### Task 1
Quote the passage on the Alta California newspaper word for word, beginning at the words "With Dr. E." and stopping after "reason on May 29.".
### Task 2
Write what comes next in the account of the Alta California newspaper, continuing after its final sentence.

### Excerpted text
The Alta California or Daily Alta California (often miswritten Alta Californian or Daily Alta Californian) was a 19th-century San Francisco newspaper.

==California Star==

The Daily Alta California descended from the first newspaper published in Yerba Buena (as San Francisco was then called), Samuel Brannan's California Star, which debuted on January 9, 1847. Brannan, who had earlier assisted in publishing several Mormon newspapers in New York, had brought a small press with him when he immigrated to California aboard the ship Brooklyn in 1846, as the leader of a group of Mormon settlers, the "Brooklyn Saints".

With Dr. E. B. Jones as editor, the California Star was the city's only newspaper until an older publication, The Californian, moved to Yerba Buena, California from Monterey in mid-1847. The city was about to undergo rapid changes as the California gold rush got underway. The California Star appeared weekly until June 14, 1848, when it was forced to shut down because its entire staff had departed for the gold fields. Its rival newspaper had suspended publication for the same reason on May 29.

==Merger and name change==
Later that year, Sam Brannan sold his interest in the moribund California Star to Edward Cleveland Kemble, who also acquired The Californian. Kemble resumed publication of the combined papers under the name Star and Californian on November 18, 1848. On December 23, 1848, the California Star and Californian ran an article indicating this would be the last issue. In a business arrangement with the firm of Gilbert, Kemble and Hubbard, a new paper, entitled ALTA CALIFORNIA, would be published at San Francisco, Upper California, the first issue of which would appear on Thursday, January 4, 1849.

(Dataset entries)
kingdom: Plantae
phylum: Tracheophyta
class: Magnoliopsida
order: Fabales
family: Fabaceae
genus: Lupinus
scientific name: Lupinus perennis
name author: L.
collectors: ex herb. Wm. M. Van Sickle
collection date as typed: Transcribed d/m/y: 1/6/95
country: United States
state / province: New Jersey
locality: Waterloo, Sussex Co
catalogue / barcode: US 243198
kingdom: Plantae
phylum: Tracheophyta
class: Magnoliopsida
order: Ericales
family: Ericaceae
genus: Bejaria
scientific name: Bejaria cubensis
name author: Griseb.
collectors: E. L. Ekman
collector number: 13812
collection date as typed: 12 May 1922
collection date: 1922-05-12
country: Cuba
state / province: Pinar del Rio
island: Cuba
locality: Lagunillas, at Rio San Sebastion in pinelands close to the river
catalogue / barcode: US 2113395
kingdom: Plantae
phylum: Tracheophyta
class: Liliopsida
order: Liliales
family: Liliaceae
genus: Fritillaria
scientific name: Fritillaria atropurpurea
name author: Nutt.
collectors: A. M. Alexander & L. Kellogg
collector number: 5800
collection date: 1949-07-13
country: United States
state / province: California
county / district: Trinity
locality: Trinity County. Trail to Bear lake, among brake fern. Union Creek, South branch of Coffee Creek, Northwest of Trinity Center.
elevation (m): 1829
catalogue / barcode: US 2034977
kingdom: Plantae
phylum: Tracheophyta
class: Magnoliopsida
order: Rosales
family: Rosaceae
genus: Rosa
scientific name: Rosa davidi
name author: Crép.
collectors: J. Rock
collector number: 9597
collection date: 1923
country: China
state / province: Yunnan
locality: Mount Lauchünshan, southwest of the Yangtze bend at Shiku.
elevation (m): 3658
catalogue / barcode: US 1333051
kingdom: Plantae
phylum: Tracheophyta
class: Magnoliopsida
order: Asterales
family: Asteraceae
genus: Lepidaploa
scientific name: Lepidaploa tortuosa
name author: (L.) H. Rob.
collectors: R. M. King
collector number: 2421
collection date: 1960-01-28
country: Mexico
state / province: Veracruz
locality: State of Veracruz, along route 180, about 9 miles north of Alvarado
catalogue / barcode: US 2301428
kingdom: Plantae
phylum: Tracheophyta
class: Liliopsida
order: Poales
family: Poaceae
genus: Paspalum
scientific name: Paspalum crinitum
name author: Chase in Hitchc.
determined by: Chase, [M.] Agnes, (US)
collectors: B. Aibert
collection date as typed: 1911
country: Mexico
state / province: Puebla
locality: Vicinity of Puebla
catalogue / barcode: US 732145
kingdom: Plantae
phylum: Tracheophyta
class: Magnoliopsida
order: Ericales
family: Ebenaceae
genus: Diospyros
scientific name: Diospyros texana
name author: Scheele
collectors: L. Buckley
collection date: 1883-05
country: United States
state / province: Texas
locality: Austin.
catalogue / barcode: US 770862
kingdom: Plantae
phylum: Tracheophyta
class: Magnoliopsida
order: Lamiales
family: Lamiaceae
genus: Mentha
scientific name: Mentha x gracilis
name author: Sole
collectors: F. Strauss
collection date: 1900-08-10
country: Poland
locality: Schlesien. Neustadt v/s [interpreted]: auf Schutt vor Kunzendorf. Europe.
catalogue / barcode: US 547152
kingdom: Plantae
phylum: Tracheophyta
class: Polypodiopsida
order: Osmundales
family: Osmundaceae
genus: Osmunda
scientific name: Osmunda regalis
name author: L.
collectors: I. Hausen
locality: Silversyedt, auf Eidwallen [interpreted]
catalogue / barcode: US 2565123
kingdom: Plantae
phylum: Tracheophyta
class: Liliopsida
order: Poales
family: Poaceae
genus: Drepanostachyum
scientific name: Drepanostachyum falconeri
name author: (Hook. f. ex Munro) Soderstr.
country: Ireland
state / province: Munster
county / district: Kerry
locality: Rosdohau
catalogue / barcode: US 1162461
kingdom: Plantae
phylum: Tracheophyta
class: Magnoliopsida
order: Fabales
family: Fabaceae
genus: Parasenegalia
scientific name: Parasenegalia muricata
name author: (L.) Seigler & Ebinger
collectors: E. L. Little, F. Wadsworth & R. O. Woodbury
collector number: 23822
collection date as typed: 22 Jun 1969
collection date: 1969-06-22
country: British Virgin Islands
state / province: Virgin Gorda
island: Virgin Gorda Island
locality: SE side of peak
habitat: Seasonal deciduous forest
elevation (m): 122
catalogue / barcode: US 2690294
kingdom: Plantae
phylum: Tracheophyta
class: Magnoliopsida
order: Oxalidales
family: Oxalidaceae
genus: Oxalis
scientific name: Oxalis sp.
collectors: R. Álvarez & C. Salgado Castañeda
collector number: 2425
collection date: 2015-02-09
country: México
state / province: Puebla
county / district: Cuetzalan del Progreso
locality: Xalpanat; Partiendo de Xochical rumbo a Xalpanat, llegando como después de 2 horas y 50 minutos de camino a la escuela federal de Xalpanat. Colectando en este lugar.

### Reply 1
With Dr. E. B. Jones as editor, the California Star was the city's only newspaper until an older publication, The Californian, moved to Yerba Buena, California from Monterey in mid-1847. The city was about to undergo rapid changes as the California gold rush got underway. The California Star appeared weekly until June 14, 1848, when it was forced to shut down because its entire staff had departed for the gold fields. Its rival newspaper had suspended publication for the same reason on May 29.

### Reply 2
By 1849, the paper had come under the control of Robert B. Semple, cofounder of The Californian, who changed its name to the Alta California. On January 22, the paper began daily publication, becoming the first daily newspaper in California. On July 4, 1849, Semple began printing the Daily Alta California on a new steam press, the first such press in the west. In 1863, Albert S. Evans became editor at the paper and continued in that capacity for several years. The newspaper continued publication until June 2, 1891.

==Other editions==
The Daily Alta California was also published as weekly, tri-weekly, and steamer editions. The Weekly Alta California was published every Saturday and the Steamer Alta California was published on the departure of the Steamers of the 1st and 15th of the month.